À rebours de la représentation de l’épouse éplorée qui attend le retour de son mari parti en mer, les deux expositions qui se tiennent dans cette ville historiquement liée à la pêche entendent démontrer l’importance du rôle actif qu’ont joué les femmes dans l’économie maritime au cours des cinq derniers siècles.
Contrer les récits dominants
Avec « Fragment », l’artiste Elena Veran Caron, originaire de Ciboure, et actuellement installée à Bruxelles, présente ses recherches autour des ramendeuses de ce port de la côte basque, aujourd’hui disparues. Longtemps invisibilisées et marginalisées, ces femmes travaillaient à réparer les filets de pêche. Faisant dialoguer narration, archives et textiles élaboré grâce à un travail d’enquête, l’étudiante en design textile reconstitue leur histoire, leur savoir-faire et les mécanismes d’oppression sous-jacents dans l’espoir de contrer les récits dominants.

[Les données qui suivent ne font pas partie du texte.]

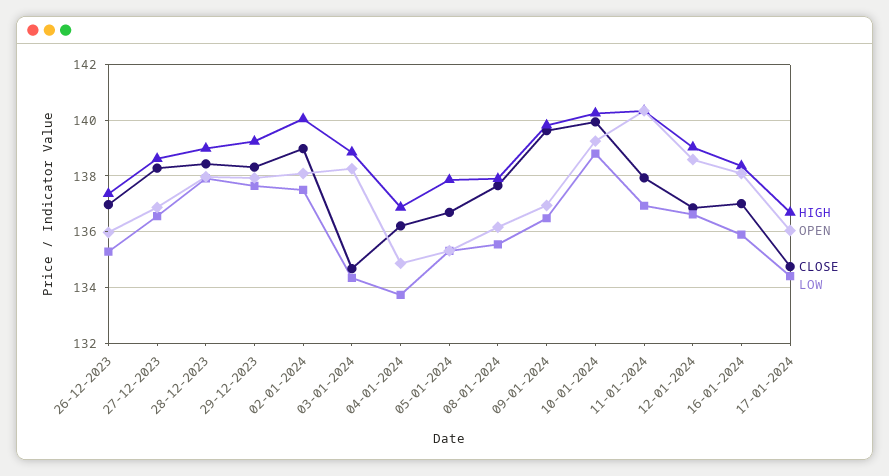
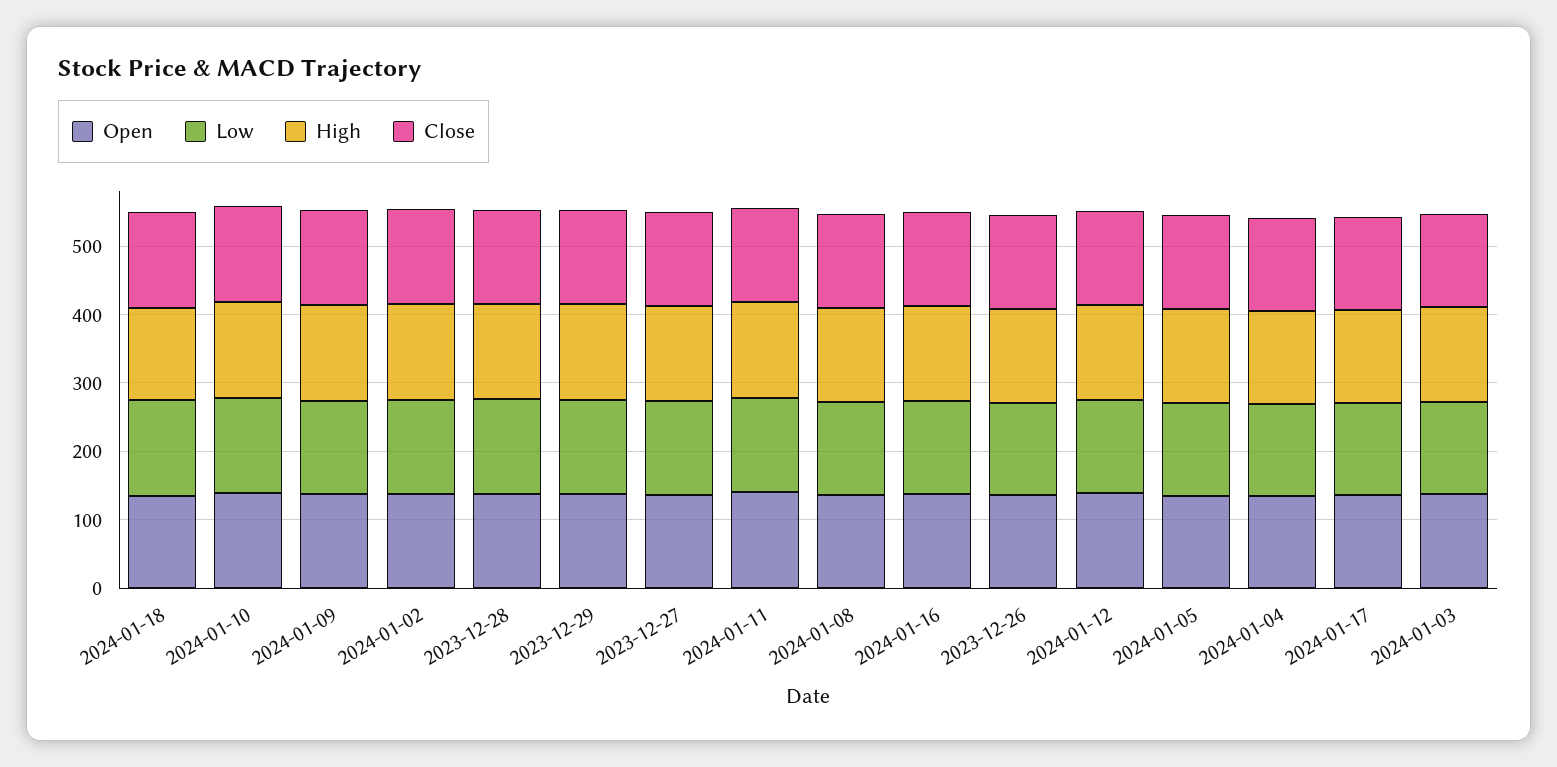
  {
    "HIGH": {
      "26-12-2023": 137.25,
      "27-12-2023": 138.5,
      "28-12-2023": 139,
      "29-12-2023": 139.25,
      "02-01-2024": 140,
      "03-01-2024": 138.75,
      "04-01-2024": 136.75,
      "05-01-2024": 137.75,
      "08-01-2024": 138,
      "09-01-2024": 139.75,
      "10-01-2024": 140.25,
      "11-01-2024": 140.25,
      "12-01-2024": 139,
      "16-01-2024": 138.25,
-     "17-01-2024": 136.75
+     "17-01-2024": 136.75,
+     "2024-01-18": 140
    },
    "OPEN": {
      "26-12-2023": 136,
      "27-12-2023": 136.75,
      "28-12-2023": 138,
      "29-12-2023": 138,
      "02-01-2024": 138,
      "03-01-2024": 138.25,
      "04-01-2024": 134.75,
      "05-01-2024": 135.25,
      "08-01-2024": 136.25,
      "09-01-2024": 137,
      "10-01-2024": 139.25,
      "11-01-2024": 140.25,
      "12-01-2024": 138.5,
      "16-01-2024": 138,
-     "17-01-2024": 136
+     "17-01-2024": 136,
+     "2024-01-18": 140
    },
    "CLOSE": {
      "26-12-2023": 137,
      "27-12-2023": 138.25,
      "28-12-2023": 138.5,
      "29-12-2023": 138.25,
      "02-01-2024": 139,
      "03-01-2024": 134.75,
      "04-01-2024": 136.25,
      "05-01-2024": 136.75,
      "08-01-2024": 137.75,
      "09-01-2024": 139.75,
      "10-01-2024": 140,
      "11-01-2024": 138,
      "12-01-2024": 136.75,
      "16-01-2024": 137,
-     "17-01-2024": 134.75
+     "17-01-2024": 134.75,
+     "2024-01-18": 140
    },
    "LOW": {
      "26-12-2023": 135.25,
      "27-12-2023": 136.5,
      "28-12-2023": 138,
      "29-12-2023": 137.75,
      "02-01-2024": 137.5,
      "03-01-2024": 134.25,
      "04-01-2024": 133.75,
      "05-01-2024": 135.25,
      "08-01-2024": 135.5,
      "09-01-2024": 136.5,
      "10-01-2024": 138.75,
      "11-01-2024": 137,
      "12-01-2024": 136.5,
      "16-01-2024": 136,
-     "17-01-2024": 134.5
+     "17-01-2024": 134.5,
+     "2024-01-18": 140
    }
  }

À l’étage de l’ancien couvent, « Femmes du port » retrace plus largement l’histoire des femmes dans les activités maritimes et portuaires, depuis l’Antiquité jusqu’à nos jours. Entre figures mythologiques, superstitions, exclusions juridiques, répression et émancipation, la mer est présentée comme un miroir de la condition féminine. Aux côtés de panneaux informatifs, des témoignages filmés de militantes, marin-pêcheur, présidente d’association et gestionnaire du port viennent attester de l’évolution de cette histoire. Un hommage réussi où la promesse de donner la parole aux femmes et de réhabiliter leur place n’est pas restée vaine.
Flora Étienne
Informations pratiques
« Femmes du port » et « Fragment », Elena Veran Caron, jusqu’au samedi 31 octobre,
Centre d’Interprétation de l’Architecture et du Patrimoine Les Récollets, Ciboure (64).